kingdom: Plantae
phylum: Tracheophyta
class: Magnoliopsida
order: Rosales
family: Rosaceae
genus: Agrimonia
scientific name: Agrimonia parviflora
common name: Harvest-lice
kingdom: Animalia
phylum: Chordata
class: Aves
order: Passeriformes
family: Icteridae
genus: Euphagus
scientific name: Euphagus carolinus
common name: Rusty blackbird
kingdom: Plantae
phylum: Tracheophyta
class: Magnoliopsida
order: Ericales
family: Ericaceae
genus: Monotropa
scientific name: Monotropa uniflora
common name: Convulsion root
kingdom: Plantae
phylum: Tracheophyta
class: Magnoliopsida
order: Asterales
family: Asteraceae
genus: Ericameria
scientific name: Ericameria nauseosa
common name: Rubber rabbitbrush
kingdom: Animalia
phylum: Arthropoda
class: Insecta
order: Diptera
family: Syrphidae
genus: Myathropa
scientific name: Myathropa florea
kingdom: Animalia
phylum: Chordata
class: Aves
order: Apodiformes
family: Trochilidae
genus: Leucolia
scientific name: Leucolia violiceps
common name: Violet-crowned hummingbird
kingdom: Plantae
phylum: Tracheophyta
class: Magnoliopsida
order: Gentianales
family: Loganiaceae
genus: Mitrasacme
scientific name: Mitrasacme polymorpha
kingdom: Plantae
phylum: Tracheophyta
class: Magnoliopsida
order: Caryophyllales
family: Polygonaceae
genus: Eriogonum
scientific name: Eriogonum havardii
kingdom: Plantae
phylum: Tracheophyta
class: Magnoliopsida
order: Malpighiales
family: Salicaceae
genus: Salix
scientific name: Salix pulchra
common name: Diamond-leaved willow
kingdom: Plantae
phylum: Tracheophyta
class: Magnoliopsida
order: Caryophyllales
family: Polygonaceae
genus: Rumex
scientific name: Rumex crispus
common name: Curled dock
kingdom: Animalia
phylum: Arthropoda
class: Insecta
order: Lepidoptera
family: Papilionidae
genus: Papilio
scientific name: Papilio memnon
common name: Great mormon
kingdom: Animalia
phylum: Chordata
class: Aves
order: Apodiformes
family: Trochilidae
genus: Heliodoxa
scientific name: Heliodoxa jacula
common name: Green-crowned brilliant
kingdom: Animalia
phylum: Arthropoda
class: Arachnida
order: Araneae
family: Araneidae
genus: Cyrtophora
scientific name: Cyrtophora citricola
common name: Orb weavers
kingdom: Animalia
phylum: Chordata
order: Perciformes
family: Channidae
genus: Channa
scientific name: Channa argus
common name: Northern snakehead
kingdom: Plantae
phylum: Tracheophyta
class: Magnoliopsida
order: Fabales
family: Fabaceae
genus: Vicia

## REQUEST
Copy out every line of the material above word for word, keeping the lines in their original order.

## CORRECT OUTPUT
kingdom: Plantae
phylum: Tracheophyta
class: Magnoliopsida
order: Rosales
family: Rosaceae
genus: Agrimonia
scientific name: Agrimonia parviflora
common name: Harvest-lice
kingdom: Animalia
phylum: Chordata
class: Aves
order: Passeriformes
family: Icteridae
genus: Euphagus
scientific name: Euphagus carolinus
common name: Rusty blackbird
kingdom: Plantae
phylum: Tracheophyta
class: Magnoliopsida
order: Ericales
family: Ericaceae
genus: Monotropa
scientific name: Monotropa uniflora
common name: Convulsion root
kingdom: Plantae
phylum: Tracheophyta
class: Magnoliopsida
order: Asterales
family: Asteraceae
genus: Ericameria
scientific name: Ericameria nauseosa
common name: Rubber rabbitbrush
kingdom: Animalia
phylum: Arthropoda
class: Insecta
order: Diptera
family: Syrphidae
genus: Myathropa
scientific name: Myathropa florea
kingdom: Animalia
phylum: Chordata
class: Aves
order: Apodiformes
family: Trochilidae
genus: Leucolia
scientific name: Leucolia violiceps
common name: Violet-crowned hummingbird
kingdom: Plantae
phylum: Tracheophyta
class: Magnoliopsida
order: Gentianales
family: Loganiaceae
genus: Mitrasacme
scientific name: Mitrasacme polymorpha
kingdom: Plantae
phylum: Tracheophyta
class: Magnoliopsida
order: Caryophyllales
family: Polygonaceae
genus: Eriogonum
scientific name: Eriogonum havardii
kingdom: Plantae
phylum: Tracheophyta
class: Magnoliopsida
order: Malpighiales
family: Salicaceae
genus: Salix
scientific name: Salix pulchra
common name: Diamond-leaved willow
kingdom: Plantae
phylum: Tracheophyta
class: Magnoliopsida
order: Caryophyllales
family: Polygonaceae
genus: Rumex
scientific name: Rumex crispus
common name: Curled dock
kingdom: Animalia
phylum: Arthropoda
class: Insecta
order: Lepidoptera
family: Papilionidae
genus: Papilio
scientific name: Papilio memnon
common name: Great mormon
kingdom: Animalia
phylum: Chordata
class: Aves
order: Apodiformes
family: Trochilidae
genus: Heliodoxa
scientific name: Heliodoxa jacula
common name: Green-crowned brilliant
kingdom: Animalia
phylum: Arthropoda
class: Arachnida
order: Araneae
family: Araneidae
genus: Cyrtophora
scientific name: Cyrtophora citricola
common name: Orb weavers
kingdom: Animalia
phylum: Chordata
order: Perciformes
family: Channidae
genus: Channa
scientific name: Channa argus
common name: Northern snakehead
kingdom: Plantae
phylum: Tracheophyta
class: Magnoliopsida
order: Fabales
family: Fabaceae
genus: Vicia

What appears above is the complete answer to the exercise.